GoodFellas Tommy DivitoA lot of the jabber I hear on conference calls is not unlike carbon-free by 2050 – I.e., it seems people believe buildings are like big batteries just sitting there to be taken and monetized! I’m thinking, wait a minute. This is a hell of a lot more complex than anyone seems to be thinking.


Nearly all GEB pilots and experiments today are in the residential sector. The pilots include behind-the-meter batteries, smart thermostats (demand response), and the rates discussed in the previous section. I haven’t seen polling on it, but I believe people are more tolerant of temperature swings and living their lives around their electric tariff at home than they are at work. I am.

To achieve persistence with retro-commissioning measures, in addition to describing to customers how systems work, how they were wasting energy, and what we did to fix it, we apply the credo of do no harm. That is, do nothing the occupants will notice unless it improves their environment – improve temperature and humidity control, eliminate dumping cold air on heads, decrease flow noise, etc. We avoid curtailment that changes space conditions, especially around peak times or during business opening hours. That would result in things being undone.

Operational or retro-commissioning measures that don’t impact productivity or comfort should be done anyway. That is energy efficiency per that first curve in last week’s post. These are not interactive GEB measures. It’s not interactive. Maybe this is why the “I” for “interactive” is not in GEB? Interactive measures will require some type of storage (electric, thermal, or other), an alternative energy supply like fuel switching or an on-site generator, or some level of persuasion to employees and customers that the noticeable GEB measure is worth it to THEM. Good luck.

Measuring GEBs

The last complexity topic of the day is measuring GEB impacts. Again, another reason the GEB experiments have started in residential is that they can be deployed without compensation to customers. In some cases, GEBs can be monetized for residential customers. There are easy ways to do that.

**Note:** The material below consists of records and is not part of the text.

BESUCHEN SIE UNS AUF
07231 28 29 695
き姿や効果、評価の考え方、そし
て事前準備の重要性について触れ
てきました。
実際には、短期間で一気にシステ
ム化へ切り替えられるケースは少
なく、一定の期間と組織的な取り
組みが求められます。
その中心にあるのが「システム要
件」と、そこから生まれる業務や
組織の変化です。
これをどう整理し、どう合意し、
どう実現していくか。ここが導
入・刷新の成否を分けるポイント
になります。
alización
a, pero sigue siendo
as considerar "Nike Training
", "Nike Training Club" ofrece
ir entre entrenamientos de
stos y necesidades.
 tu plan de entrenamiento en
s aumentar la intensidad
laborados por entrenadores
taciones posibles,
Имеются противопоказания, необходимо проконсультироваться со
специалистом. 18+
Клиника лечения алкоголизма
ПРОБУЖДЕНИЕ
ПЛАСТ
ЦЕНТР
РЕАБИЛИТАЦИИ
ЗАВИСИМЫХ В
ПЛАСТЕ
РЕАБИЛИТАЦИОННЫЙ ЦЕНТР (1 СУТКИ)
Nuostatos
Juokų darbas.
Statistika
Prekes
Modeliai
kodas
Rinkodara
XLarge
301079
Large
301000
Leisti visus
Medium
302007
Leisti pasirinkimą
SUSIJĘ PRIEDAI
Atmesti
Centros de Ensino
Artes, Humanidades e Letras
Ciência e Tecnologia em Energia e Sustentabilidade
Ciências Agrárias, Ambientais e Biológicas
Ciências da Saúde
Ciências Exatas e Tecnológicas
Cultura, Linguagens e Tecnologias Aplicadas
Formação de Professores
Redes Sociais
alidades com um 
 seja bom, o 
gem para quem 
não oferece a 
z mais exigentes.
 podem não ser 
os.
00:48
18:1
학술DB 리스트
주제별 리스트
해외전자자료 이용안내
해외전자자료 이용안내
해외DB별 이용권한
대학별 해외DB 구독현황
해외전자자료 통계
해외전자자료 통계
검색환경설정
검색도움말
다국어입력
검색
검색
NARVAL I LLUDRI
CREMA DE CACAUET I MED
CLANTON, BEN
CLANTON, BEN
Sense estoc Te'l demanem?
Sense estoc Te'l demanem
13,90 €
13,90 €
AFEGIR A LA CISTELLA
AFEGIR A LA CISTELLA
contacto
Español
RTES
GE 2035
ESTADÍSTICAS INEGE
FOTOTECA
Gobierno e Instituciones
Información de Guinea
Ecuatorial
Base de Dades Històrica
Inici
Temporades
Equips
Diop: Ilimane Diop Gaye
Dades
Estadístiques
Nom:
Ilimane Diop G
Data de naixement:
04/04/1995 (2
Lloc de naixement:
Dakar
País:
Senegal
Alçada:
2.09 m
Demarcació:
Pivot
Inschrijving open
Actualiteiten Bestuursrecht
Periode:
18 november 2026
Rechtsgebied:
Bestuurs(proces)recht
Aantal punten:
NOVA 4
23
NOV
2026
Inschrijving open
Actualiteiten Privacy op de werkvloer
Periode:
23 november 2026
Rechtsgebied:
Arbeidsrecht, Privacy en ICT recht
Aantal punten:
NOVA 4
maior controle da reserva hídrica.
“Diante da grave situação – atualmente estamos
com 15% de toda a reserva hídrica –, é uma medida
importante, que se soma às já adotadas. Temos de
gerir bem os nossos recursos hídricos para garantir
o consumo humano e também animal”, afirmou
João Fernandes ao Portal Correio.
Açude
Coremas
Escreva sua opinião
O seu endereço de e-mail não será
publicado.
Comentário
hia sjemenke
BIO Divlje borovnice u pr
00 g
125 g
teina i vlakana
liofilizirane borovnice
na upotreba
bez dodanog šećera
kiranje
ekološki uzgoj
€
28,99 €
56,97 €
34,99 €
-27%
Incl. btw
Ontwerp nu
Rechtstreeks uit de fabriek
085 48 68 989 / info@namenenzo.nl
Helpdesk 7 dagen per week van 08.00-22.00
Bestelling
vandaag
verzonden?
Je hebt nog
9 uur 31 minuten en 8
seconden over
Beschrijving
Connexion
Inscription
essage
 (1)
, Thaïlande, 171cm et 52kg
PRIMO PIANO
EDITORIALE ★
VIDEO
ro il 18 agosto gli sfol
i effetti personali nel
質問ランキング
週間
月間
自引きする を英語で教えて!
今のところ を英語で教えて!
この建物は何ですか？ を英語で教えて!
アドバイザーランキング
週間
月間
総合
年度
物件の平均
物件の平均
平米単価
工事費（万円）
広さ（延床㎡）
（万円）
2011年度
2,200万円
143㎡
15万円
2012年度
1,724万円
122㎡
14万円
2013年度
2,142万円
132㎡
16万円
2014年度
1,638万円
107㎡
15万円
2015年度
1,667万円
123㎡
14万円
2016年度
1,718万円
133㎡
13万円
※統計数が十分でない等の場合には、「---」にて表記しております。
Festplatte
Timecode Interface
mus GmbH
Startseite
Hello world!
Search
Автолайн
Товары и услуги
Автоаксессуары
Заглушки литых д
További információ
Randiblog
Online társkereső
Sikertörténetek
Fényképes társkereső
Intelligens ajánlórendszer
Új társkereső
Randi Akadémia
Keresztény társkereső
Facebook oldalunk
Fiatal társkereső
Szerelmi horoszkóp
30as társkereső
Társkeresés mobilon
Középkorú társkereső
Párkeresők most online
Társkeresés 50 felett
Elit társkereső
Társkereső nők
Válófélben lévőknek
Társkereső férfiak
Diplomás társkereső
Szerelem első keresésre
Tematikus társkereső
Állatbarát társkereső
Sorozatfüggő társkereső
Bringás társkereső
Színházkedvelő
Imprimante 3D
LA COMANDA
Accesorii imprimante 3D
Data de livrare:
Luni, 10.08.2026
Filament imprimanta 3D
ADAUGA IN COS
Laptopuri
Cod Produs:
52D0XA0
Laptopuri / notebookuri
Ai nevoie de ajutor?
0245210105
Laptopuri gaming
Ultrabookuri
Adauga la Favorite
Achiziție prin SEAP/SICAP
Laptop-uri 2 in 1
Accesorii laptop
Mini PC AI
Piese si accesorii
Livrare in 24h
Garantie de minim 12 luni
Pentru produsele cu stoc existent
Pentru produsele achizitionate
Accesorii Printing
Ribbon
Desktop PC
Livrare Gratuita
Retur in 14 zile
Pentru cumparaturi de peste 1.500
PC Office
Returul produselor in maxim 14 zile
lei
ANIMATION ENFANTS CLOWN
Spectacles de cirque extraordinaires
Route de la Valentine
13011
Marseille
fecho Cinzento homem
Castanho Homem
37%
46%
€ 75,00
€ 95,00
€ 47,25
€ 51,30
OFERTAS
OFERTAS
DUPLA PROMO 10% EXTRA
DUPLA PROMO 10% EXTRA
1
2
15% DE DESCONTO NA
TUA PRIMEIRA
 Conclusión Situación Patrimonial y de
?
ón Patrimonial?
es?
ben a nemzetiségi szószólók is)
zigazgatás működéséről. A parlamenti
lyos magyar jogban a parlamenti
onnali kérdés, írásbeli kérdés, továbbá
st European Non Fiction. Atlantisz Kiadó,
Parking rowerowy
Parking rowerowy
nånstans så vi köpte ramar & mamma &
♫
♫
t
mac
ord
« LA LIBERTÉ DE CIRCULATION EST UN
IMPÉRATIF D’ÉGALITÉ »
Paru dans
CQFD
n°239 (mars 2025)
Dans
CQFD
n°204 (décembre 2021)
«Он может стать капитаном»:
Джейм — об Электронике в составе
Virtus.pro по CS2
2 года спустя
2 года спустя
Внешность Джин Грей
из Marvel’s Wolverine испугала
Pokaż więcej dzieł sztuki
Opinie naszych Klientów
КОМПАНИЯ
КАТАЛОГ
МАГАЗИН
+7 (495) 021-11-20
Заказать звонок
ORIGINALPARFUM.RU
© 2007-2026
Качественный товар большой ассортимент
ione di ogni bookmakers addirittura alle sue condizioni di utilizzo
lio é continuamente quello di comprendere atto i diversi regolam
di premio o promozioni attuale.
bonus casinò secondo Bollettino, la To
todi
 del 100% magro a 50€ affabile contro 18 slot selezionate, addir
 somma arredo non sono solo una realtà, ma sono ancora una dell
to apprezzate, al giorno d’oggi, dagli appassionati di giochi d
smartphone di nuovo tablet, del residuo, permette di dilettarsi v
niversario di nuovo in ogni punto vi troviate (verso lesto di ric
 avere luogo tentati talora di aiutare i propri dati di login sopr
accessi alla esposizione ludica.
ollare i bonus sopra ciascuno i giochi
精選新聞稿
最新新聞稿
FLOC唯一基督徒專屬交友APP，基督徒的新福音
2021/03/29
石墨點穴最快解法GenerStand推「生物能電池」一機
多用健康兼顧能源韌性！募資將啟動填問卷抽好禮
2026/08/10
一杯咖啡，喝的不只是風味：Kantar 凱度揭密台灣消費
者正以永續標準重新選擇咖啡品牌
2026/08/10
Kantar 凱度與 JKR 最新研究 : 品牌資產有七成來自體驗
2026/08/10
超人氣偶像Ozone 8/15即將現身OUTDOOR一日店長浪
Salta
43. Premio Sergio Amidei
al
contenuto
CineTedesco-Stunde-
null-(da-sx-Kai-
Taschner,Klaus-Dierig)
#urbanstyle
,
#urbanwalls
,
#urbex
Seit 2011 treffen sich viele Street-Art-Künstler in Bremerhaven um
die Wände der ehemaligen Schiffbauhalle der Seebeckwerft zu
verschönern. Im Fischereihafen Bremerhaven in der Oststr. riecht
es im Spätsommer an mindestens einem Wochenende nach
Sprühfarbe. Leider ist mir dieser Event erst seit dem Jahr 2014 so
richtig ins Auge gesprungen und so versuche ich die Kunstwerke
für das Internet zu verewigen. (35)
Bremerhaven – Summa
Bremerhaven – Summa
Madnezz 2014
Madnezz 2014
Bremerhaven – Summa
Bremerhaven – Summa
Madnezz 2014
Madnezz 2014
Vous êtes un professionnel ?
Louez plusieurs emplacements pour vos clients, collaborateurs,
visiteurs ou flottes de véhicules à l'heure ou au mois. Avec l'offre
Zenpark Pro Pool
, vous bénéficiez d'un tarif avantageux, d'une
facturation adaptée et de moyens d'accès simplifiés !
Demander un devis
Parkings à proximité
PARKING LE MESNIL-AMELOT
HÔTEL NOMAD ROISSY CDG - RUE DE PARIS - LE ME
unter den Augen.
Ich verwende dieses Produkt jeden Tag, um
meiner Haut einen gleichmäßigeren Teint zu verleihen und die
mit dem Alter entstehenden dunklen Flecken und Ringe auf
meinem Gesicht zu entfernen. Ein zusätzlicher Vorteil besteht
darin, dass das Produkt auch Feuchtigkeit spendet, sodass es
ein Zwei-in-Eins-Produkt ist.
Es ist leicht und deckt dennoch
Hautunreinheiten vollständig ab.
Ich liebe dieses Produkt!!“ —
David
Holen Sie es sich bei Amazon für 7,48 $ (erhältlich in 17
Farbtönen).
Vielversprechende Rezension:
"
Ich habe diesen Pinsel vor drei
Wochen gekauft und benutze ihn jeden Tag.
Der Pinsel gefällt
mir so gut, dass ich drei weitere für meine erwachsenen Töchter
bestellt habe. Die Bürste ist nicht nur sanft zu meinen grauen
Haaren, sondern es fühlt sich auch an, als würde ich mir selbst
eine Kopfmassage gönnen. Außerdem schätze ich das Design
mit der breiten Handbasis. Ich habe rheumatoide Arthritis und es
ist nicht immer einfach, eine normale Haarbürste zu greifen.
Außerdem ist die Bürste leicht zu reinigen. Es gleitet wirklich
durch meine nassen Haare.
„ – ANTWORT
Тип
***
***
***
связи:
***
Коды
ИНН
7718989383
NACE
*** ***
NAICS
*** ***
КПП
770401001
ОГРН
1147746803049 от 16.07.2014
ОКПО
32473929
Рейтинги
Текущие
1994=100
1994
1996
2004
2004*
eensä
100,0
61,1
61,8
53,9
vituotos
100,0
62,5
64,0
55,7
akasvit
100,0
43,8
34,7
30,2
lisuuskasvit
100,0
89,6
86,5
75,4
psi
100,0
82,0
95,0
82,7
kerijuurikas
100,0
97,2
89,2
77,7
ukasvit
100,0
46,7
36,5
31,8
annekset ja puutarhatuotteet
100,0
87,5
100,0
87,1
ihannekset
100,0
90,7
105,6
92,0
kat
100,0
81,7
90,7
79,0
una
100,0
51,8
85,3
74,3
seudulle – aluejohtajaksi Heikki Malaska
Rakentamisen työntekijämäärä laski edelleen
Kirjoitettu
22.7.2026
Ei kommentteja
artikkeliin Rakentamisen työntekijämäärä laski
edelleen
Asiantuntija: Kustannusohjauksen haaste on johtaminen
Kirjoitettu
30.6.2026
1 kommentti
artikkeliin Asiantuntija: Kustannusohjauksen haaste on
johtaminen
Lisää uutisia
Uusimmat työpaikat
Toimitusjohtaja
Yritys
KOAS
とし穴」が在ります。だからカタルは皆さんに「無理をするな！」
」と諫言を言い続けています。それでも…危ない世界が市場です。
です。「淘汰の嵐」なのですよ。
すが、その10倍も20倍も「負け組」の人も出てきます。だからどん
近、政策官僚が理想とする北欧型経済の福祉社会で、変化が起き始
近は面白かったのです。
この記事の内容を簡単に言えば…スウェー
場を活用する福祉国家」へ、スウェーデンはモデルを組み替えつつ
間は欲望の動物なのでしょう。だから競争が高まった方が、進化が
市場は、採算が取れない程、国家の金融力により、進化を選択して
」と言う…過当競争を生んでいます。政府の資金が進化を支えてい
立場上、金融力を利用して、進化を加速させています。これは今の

For commercial and industrial customers, you’re dealing with nasty counterfactuals to determine the customer’s contribution to the grid as a GEB resource. This may be a reasonable undertaking for a few large customers once or twice a year, but GEBs, at least in my mind, require much more frequent deployment – a few kW today in the morning, a hundred tomorrow at 17:30, etc. How does anyone measure all that? I have a solution.


Yay! Today we covered one of the five categories of GEB challenges from the DOE GEB Roadmap. We’ll see how far we get next week. In the end, rest assured, I’ll have solutions for every challenge, cuz that’s what I do.

[1] Poorly written because GEBs are not a “technology.” There are limitless GEB technologies and approaches.